8. MAKE YOUR SURROUNDINGS A METAPHOR FOR WHO YOU ARE.

I once visited a great architect in his office and was shocked by the clutter and tastelessness of his surroundings. How unlike his office were the structures and environment he produced! He spent his lifetime striving to make the world outside him look harmonious, while he looked at a mess inside the very room where he did his work.
The only thing I ever permit on my desk is the job I’m working on. And, in my work place, there is nothing on the walls (except my nineteenth-century Seth Thomas clock) to distract me from what I’m supposed to be thinking about on my desk. I’ve always invested so much effort in my immediate surroundings because the objects and surfaces and forms that surround me must feel aesthetically right to me. Your working surroundings should not be a presentation to your clients. (Indeed, when my clients first see my office they invariably give me a strange look.)
Everything I believe in is reflected in this photograph of my work area: precision, simplicity, clarity.
And your home should not be a presentation to your friends. Surrounds should relate to who you are, what you love, and to what you deem important in life.

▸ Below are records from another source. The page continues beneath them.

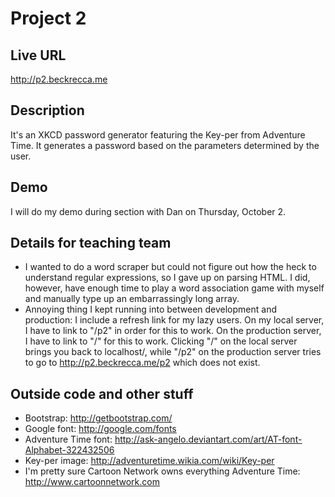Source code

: # Project 2

## Live URL
<http://p2.beckrecca.me>

## Description
It's an XKCD password generator featuring the Key-per from Adventure Time. It generates a password based on the parameters determined by the user.

## Demo
I will do my demo during section with Dan on Thursday, October 2.

## Details for teaching team
* I wanted to do a word scraper but could not figure out how the heck to understand regular expressions, so I gave up on parsing HTML. I did, however, have enough time to play a word association game with myself and manually type up an embarrassingly long array. 
* Annoying thing I kept running into between development and production: I include a refresh link for my lazy users. On my local server, I have to link to "/p2" in order for this to work. On the production server, I have to link to "/" for this to work. Clicking "/" on the local server brings you back to localhost/, while "/p2" on the production server tries to go to http://p2.beckrecca.me/p2 which does not exist. 

## Outside code and other stuff
* Bootstrap: http://getbootstrap.com/
* Google font: http://google.com/fonts
* Adventure Time font: http://ask-angelo.deviantart.com/art/AT-font-Alphabet-322432506
* Key-per image: http://adventuretime.wikia.com/wiki/Key-per
* I'm pretty sure Cartoon Network owns everything Adventure Time: http://www.cartoonnetwork.com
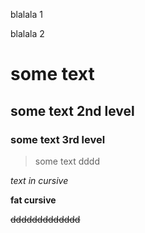 blalala 1

blalala 2
# some text

## some text 2nd level

### some text 3rd level

> some text dddd

*text in cursive*

**fat cursive**

~~ddddddddddddd~~
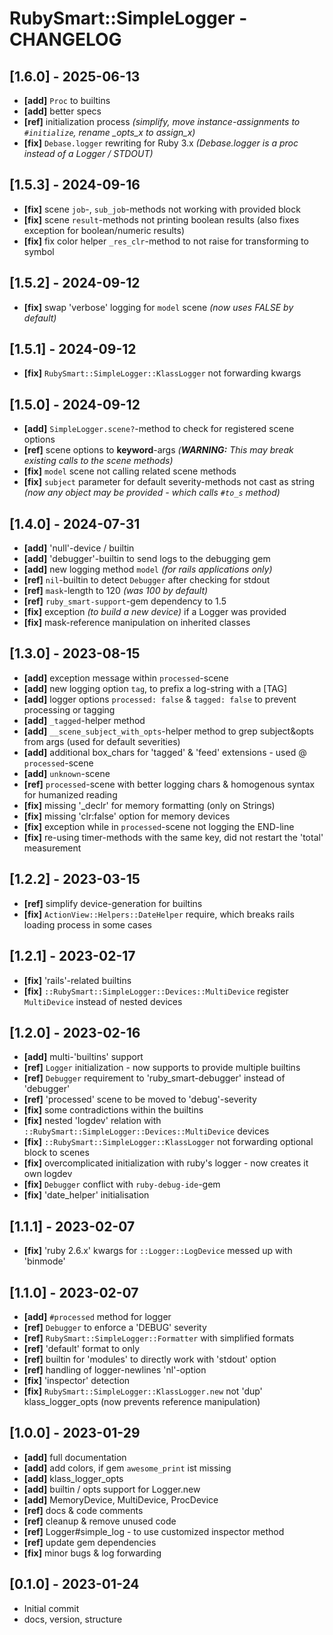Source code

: # RubySmart::SimpleLogger - CHANGELOG

## [1.6.0] - 2025-06-13
* **[add]** `Proc` to builtins
* **[add]** better specs
* **[ref]** initialization process _(simplify, move instance-assignments to `#initialize`, rename \_opts_x to assign_x)_
* **[fix]** `Debase.logger` rewriting for Ruby 3.x _(Debase.logger is a proc instead of a Logger / STDOUT)_

## [1.5.3] - 2024-09-16
* **[fix]** scene `job`-, `sub_job`-methods not working with provided block
* **[fix]** scene `result`-methods not printing boolean results (also fixes exception for boolean/numeric results)
* **[fix]** fix color helper `_res_clr`-method to not raise for transforming to symbol

## [1.5.2] - 2024-09-12
* **[fix]** swap 'verbose' logging for `model` scene _(now uses FALSE by default)_

## [1.5.1] - 2024-09-12
* **[fix]** `RubySmart::SimpleLogger::KlassLogger` not forwarding kwargs

## [1.5.0] - 2024-09-12
* **[add]** `SimpleLogger.scene?`-method to check for registered scene options
* **[ref]** scene options to **keyword**-args _(**WARNING:** This may break existing calls to the scene methods)_
* **[fix]** `model` scene not calling related scene methods
* **[fix]** `subject` parameter for default severity-methods not cast as string _(now any object may be provided - which calls `#to_s` method)_

## [1.4.0] - 2024-07-31
* **[add]** 'null'-device / builtin
* **[add]** 'debugger'-builtin to send logs to the debugging gem
* **[add]** new logging method `model` _(for rails applications only)_
* **[ref]** `nil`-builtin to detect `Debugger` after checking for stdout
* **[ref]** `mask`-length to 120 _(was 100 by default)_
* **[ref]** `ruby_smart-support`-gem dependency to 1.5
* **[fix]** exception _(to build a new device)_ if a Logger was provided
* **[fix]** mask-reference manipulation on inherited classes

## [1.3.0] - 2023-08-15
* **[add]** exception message within `processed`-scene
* **[add]** new logging option `tag`, to prefix a log-string with a [TAG]
* **[add]** logger options `processed: false` & `tagged: false` to prevent processing or tagging
* **[add]** `_tagged`-helper method
* **[add]** `__scene_subject_with_opts`-helper method to grep subject&opts from args (used for default severities)
* **[add]** additional box_chars for 'tagged' & 'feed' extensions - used @ `processed`-scene
* **[add]** `unknown`-scene
* **[ref]** `processed`-scene with better logging chars & homogenous syntax for humanized reading
* **[fix]** missing '_declr' for memory formatting (only on Strings)
* **[fix]** missing 'clr:false' option for memory devices
* **[fix]** exception while in `processed`-scene not logging the END-line
* **[fix]** re-using timer-methods with the same key, did not restart the 'total' measurement

## [1.2.2] - 2023-03-15
* **[ref]** simplify device-generation for builtins 
* **[fix]** `ActionView::Helpers::DateHelper` require, which breaks rails loading process in some cases

## [1.2.1] - 2023-02-17
* **[fix]** 'rails'-related builtins
* **[fix]** `::RubySmart::SimpleLogger::Devices::MultiDevice` register `MultiDevice` instead of nested devices

## [1.2.0] - 2023-02-16
* **[add]** multi-'builtins' support
* **[ref]** `Logger` initialization - now supports to provide multiple builtins 
* **[ref]** `Debugger` requirement to 'ruby_smart-debugger' instead of 'debugger'
* **[ref]** 'processed' scene to be moved to 'debug'-severity
* **[fix]** some contradictions within the builtins
* **[fix]** nested 'logdev' relation with `::RubySmart::SimpleLogger::Devices::MultiDevice` devices
* **[fix]** `::RubySmart::SimpleLogger::KlassLogger` not forwarding optional block to scenes
* **[fix]** overcomplicated initialization with ruby's logger - now creates it own logdev
* **[fix]** `Debugger` conflict with `ruby-debug-ide`-gem
* **[fix]** 'date_helper' initialisation

## [1.1.1] - 2023-02-07
* **[fix]** 'ruby 2.6.x' kwargs for `::Logger::LogDevice` messed up with 'binmode'

## [1.1.0] - 2023-02-07
* **[add]** `#processed` method for logger
* **[ref]** `Debugger` to enforce a 'DEBUG' severity
* **[ref]** `RubySmart::SimpleLogger::Formatter` with simplified formats
* **[ref]** 'default' format to only 
* **[ref]** builtin for 'modules' to directly work with 'stdout' option
* **[ref]** handling of logger-newlines 'nl'-option
* **[fix]** 'inspector' detection
* **[fix]** `RubySmart::SimpleLogger::KlassLogger.new` not 'dup' klass_logger_opts (now prevents reference manipulation)

## [1.0.0] - 2023-01-29
* **[add]** full documentation
* **[add]** add colors, if gem `awesome_print` ist missing
* **[add]** klass_logger_opts
* **[add]** builtin / opts support for Logger.new
* **[add]** MemoryDevice, MultiDevice, ProcDevice
* **[ref]** docs & code comments
* **[ref]** cleanup & remove unused code
* **[ref]** Logger#simple_log - to use customized inspector method
* **[ref]** update gem dependencies
* **[fix]** minor bugs & log forwarding

## [0.1.0] - 2023-01-24
* Initial commit
* docs, version, structure
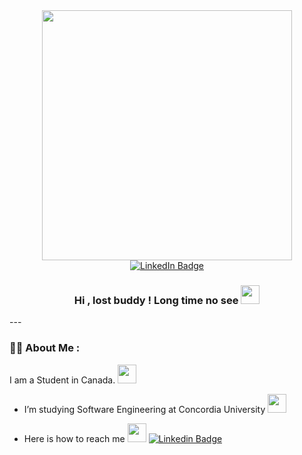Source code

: <div id="header" align="center">
  <img src="https://res.cloudinary.com/practicaldev/image/fetch/s--2bZIjPGC--/c_limit%2Cf_auto%2Cfl_progressive%2Cq_66%2Cw_880/https://dev-to-uploads.s3.amazonaws.com/i/d4tvukbt5mra37cvwklk.gif" width="400"/>
  
  
<div id="badges">
  <a href="https://www.linkedin.com/in/zineb-alaoui-👩%E2%80%8D💻-a0a1381b9/">
    <img src="https://img.shields.io/badge/LinkedIn-blue?style=for-the-badge&logo=linkedin&logoColor=white" alt="LinkedIn Badge"/>
  </a>
</div>
  
  
  <h3>
  Hi , lost buddy ! Long time no see 
  <img src="https://media.giphy.com/media/hvRJCLFzcasrR4ia7z/giphy.gif" width="30px"/>
</h3>
 
</div>
---

### :woman_technologist: About Me :
I am a Student in Canada. <img src="https://media.giphy.com/media/RemHbGtR3lNsqyERMS/giphy.gif?cid=ecf05e471jze6t1n6htnnqx0wpjx5um77uhlq9ds8w8bx7oc&rid=giphy.gif&ct=s" width="30">

- I’m studying Software Engineering at Concordia University <img src="https://media.giphy.com/media/3xIEvhVMe7OkVXkC3I/giphy.gif?cid=ecf05e47k25cihyiumj2x7f6fcfslq2gsa1nb00q0gnqwxcf&rid=giphy.gif&ct=s" width="30">

- Here is how to reach me <img src="https://media.giphy.com/media/er8sZJJHG4CNeBttOK/giphy.gif?cid=ecf05e47u9xv3ttrti38qc89mkcadh2dojmizmktv076qfla&rid=giphy.gif&ct=s" width="30"> [![Linkedin Badge](https://img.shields.io/badge/-Don't_be_shy-blue?style=flat&logo=Linkedin&logoColor=white)](https://www.linkedin.com/in/zineb-alaoui-👩%E2%80%8D💻-a0a1381b9/)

9. RESEARCH IS THE ENEMY OF CREATIVITY--UNLESS IT’S YOUR OWN "CREATIVE" RESEARCH (HEH-HEH).

Advertising is an art, not a science. If you create advertising to pass a research test (as almost all establishment agencies do), the "science" of advertising runs the show. Most of my ad campaigns would have flunked commercial pre-testing because edgy, sometimes mind-blowing concepts get ripped apart in group-grope "focus groups." I once used research (conceived and conducted by my agency) to create a gigantic marketing success for Quaker’s Aunt Jemima pancake brand.
Inexplicably, Quaker refused to market an Aunt Jemima syrup, a no-brainer if I ever poured one. Their management was adamant every time I brought it up. But I plunged ahead with a research questionnaire devised on Aunt Jemima pancake mix, including one question at the end of the survey asking consumers to name the syrup brand they used most recently--and I included the nonexistent Aunt Jemima syrup among a list of 10 brands. Eighty-nine out of 100 pancake eaters claimed they had purchased Aunt Jemima syrup that year! The honchos at Quaker were stunned and convinced by my results--and they finally plunged into the syrup business. Within a year, the new Aunt Jemima syrup became the best-selling syrup in America.
If you can’t convince a client to produce a no-brainer win, manipulate them any way you can to win them over.

10. CREATING ADVERTISING THAT IS ICON RATHER THAN CON DEPENDS ON THE DEEP BELIEF THAT YOUR MESSAGE IS MORE THAN THE PURCHASE OF A PRODUCT OR SERVICE.

In 1961, Dr. Benjamin Spock asked me to do a New York subway poster. Nuclear testing in the atmosphere by the U.S. and the Soviet Union was threatening the continuation of life on our planet, without one bomb being dropped in the Cold War conflict. Dr. Spock, one of the bravest leaders of the Committee for a Sane Nuclear Policy (SANE), alerted the public with warnings by Nobel scientists that the fallout from radioactive materials would result in a growing number of birth defects and deaths. The poster combined the image of a pregnant woman with a hard-hitting, absolutely factual headline. The press called me a commie sympathizer. Today, nearly half a century after the Nuclear Test Ban Treaty of 1963, it seems incomprehensible that a poster about the malignant peril of nuclear fallout could ever have sparked such outrage. But my poster made an iconic statement that opened the eyes of many in those scary days.
If you don’t believe that advertising can be icon rather than con, you’ll never understand the potential of great creativity.